Born in Zărnești, in the Transylvania region, he attended high school in Brașov and Cluj, studying theology in Sibiu. He served as a priest in Râșnov (1853-1857) and in Zărnești (1857-1874), rising to archpriest in 1859. He belonged to various diocesan institutions in Sibiu, was a member of the national church council and an ally of Metropolitan Andrei Șaguna. After remaining a widower, he was elected vicar bishop for Oradea, a post he held from 1874 to 1875. Then, from 1875 to 1898, he was Bishop of Arad. In December 1898, he was elected Archbishop of Sibiu and Metropolitan of Transylvania. Enthroned the following March, Mețianu remained in office until his death.

While still an archpriest, Mețianu organized Romanian confessional primary schools, guided the building of churches and, in 1865, was elected to the Transylvanian Diet. While bishop of Arad, he supervised numerous primary schools, founded a girls' middle school in Arad and a boys' boarding school in Beiuș, started a diocesan printing press, launched the newsletter Biserica și școala in 1877, constructed a new building for the theological-pedagogical institute and founded an endowment for poor priests and widowed priests' wives.

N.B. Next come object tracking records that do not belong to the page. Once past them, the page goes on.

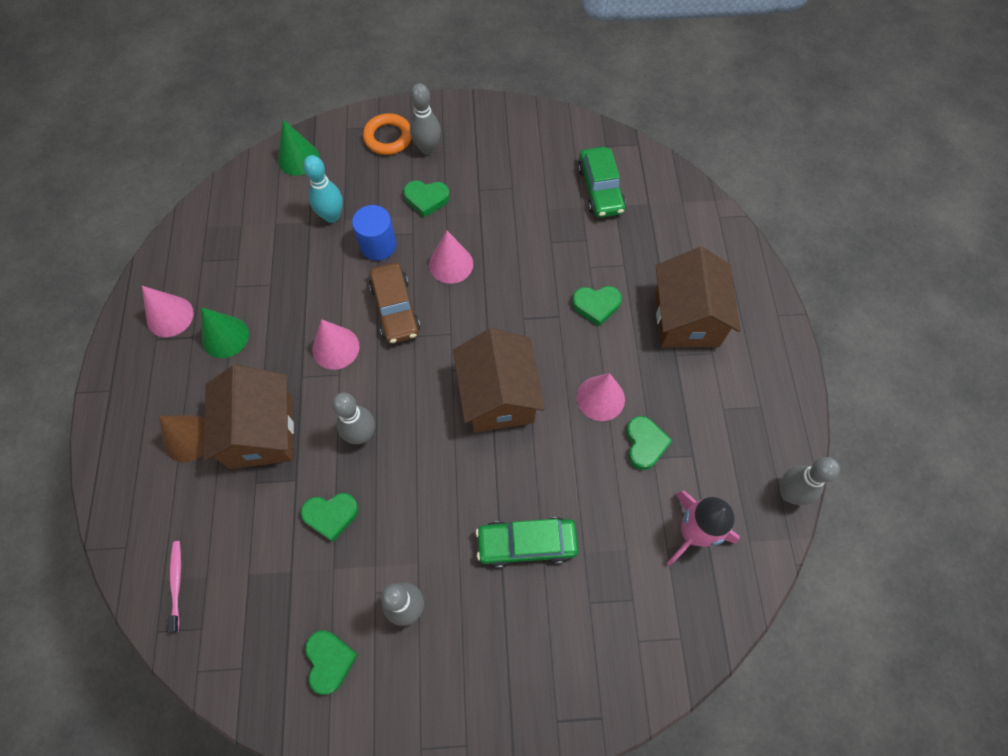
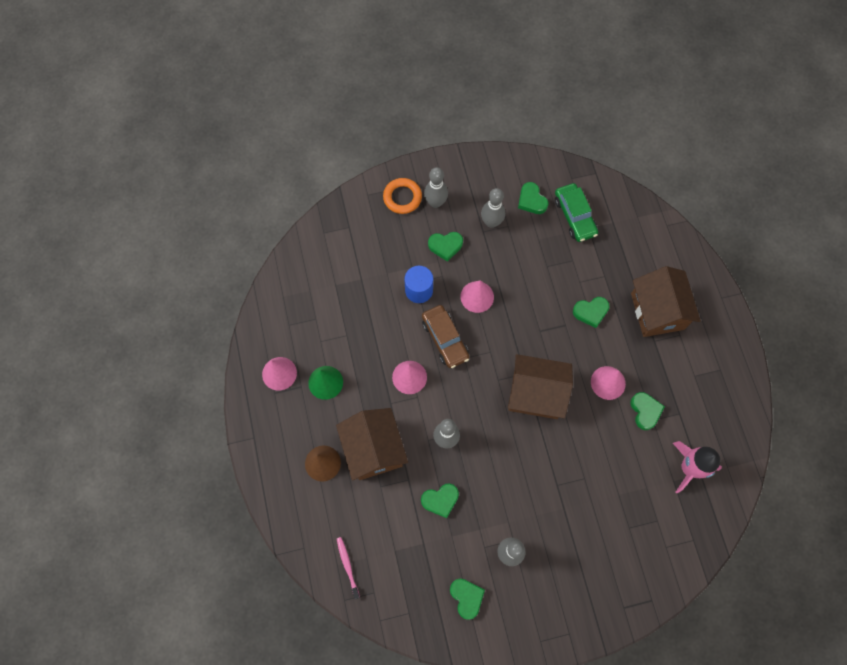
camera: 10 degrees left, 5 degrees up
green cone [278,119,320,176] -> none
turquoise bowling pin [303,155,343,223] -> none
brown house [453,328,545,433] -> brown house turned 60 degrees counterclockwise [508,354,573,419]
green car [476,517,578,568] -> none
grey bowling pin [780,457,840,505] -> grey bowling pin moved to [481,188,505,228]
none -> green heart [518,182,548,214]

As metropolitan, he initiated and led building work for the new cathedral, as well as for the theological-pedagogical institute's new building. He guided the activity of this institute, of Telegraful Român newspaper and of the nearly 800 confessional primary schools in the archdiocese; and started endowments for Romanian pupils and students, or for other cultural and philanthropic purposes. In the Diet of Hungary, he belonged to both the House of Representatives and the House of Magnates, where he defended maternal-language rights in Romanian primary schools.

His articles, speeches and sermons appeared in Biserica și școala and Telegraful Român.